▸ Problem:
Reproduce every line of the records below verbatim, keeping the original order.

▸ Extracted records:

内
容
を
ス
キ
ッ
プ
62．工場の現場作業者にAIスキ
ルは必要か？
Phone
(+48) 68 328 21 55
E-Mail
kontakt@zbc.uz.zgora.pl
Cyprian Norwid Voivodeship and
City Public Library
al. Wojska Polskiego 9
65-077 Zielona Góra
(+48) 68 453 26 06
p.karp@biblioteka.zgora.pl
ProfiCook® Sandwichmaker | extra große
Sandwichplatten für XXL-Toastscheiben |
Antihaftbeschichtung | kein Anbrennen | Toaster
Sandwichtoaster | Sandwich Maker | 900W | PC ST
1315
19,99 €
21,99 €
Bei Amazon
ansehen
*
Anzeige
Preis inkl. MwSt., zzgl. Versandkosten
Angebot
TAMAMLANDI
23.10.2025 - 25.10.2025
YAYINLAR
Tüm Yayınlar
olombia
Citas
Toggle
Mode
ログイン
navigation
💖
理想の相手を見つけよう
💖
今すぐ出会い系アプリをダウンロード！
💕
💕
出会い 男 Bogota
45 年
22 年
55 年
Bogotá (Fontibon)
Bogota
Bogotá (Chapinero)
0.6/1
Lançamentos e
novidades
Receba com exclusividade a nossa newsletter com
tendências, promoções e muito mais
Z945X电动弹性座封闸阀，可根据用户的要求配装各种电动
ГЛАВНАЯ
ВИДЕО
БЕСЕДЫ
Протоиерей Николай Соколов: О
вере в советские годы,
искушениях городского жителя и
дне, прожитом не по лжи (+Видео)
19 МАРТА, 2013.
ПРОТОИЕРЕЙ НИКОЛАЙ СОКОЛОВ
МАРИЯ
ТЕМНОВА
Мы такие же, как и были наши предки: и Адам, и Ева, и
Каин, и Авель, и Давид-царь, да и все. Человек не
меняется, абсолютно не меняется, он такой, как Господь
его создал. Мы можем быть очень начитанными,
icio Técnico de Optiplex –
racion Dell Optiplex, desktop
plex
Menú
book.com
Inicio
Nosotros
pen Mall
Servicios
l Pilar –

▸ Answer box:
内
容
を
ス
キ
ッ
プ
62．工場の現場作業者にAIスキ
ルは必要か？
Phone
(+48) 68 328 21 55
E-Mail
kontakt@zbc.uz.zgora.pl
Cyprian Norwid Voivodeship and
City Public Library
al. Wojska Polskiego 9
65-077 Zielona Góra
(+48) 68 453 26 06
p.karp@biblioteka.zgora.pl
ProfiCook® Sandwichmaker | extra große
Sandwichplatten für XXL-Toastscheiben |
Antihaftbeschichtung | kein Anbrennen | Toaster
Sandwichtoaster | Sandwich Maker | 900W | PC ST
1315
19,99 €
21,99 €
Bei Amazon
ansehen
*
Anzeige
Preis inkl. MwSt., zzgl. Versandkosten
Angebot
TAMAMLANDI
23.10.2025 - 25.10.2025
YAYINLAR
Tüm Yayınlar
olombia
Citas
Toggle
Mode
ログイン
navigation
💖
理想の相手を見つけよう
💖
今すぐ出会い系アプリをダウンロード！
💕
💕
出会い 男 Bogota
45 年
22 年
55 年
Bogotá (Fontibon)
Bogota
Bogotá (Chapinero)
0.6/1
Lançamentos e
novidades
Receba com exclusividade a nossa newsletter com
tendências, promoções e muito mais
Z945X电动弹性座封闸阀，可根据用户的要求配装各种电动
ГЛАВНАЯ
ВИДЕО
БЕСЕДЫ
Протоиерей Николай Соколов: О
вере в советские годы,
искушениях городского жителя и
дне, прожитом не по лжи (+Видео)
19 МАРТА, 2013.
ПРОТОИЕРЕЙ НИКОЛАЙ СОКОЛОВ
МАРИЯ
ТЕМНОВА
Мы такие же, как и были наши предки: и Адам, и Ева, и
Каин, и Авель, и Давид-царь, да и все. Человек не
меняется, абсолютно не меняется, он такой, как Господь
его создал. Мы можем быть очень начитанными,
icio Técnico de Optiplex –
racion Dell Optiplex, desktop
plex
Menú
book.com
Inicio
Nosotros
pen Mall
Servicios
l Pilar –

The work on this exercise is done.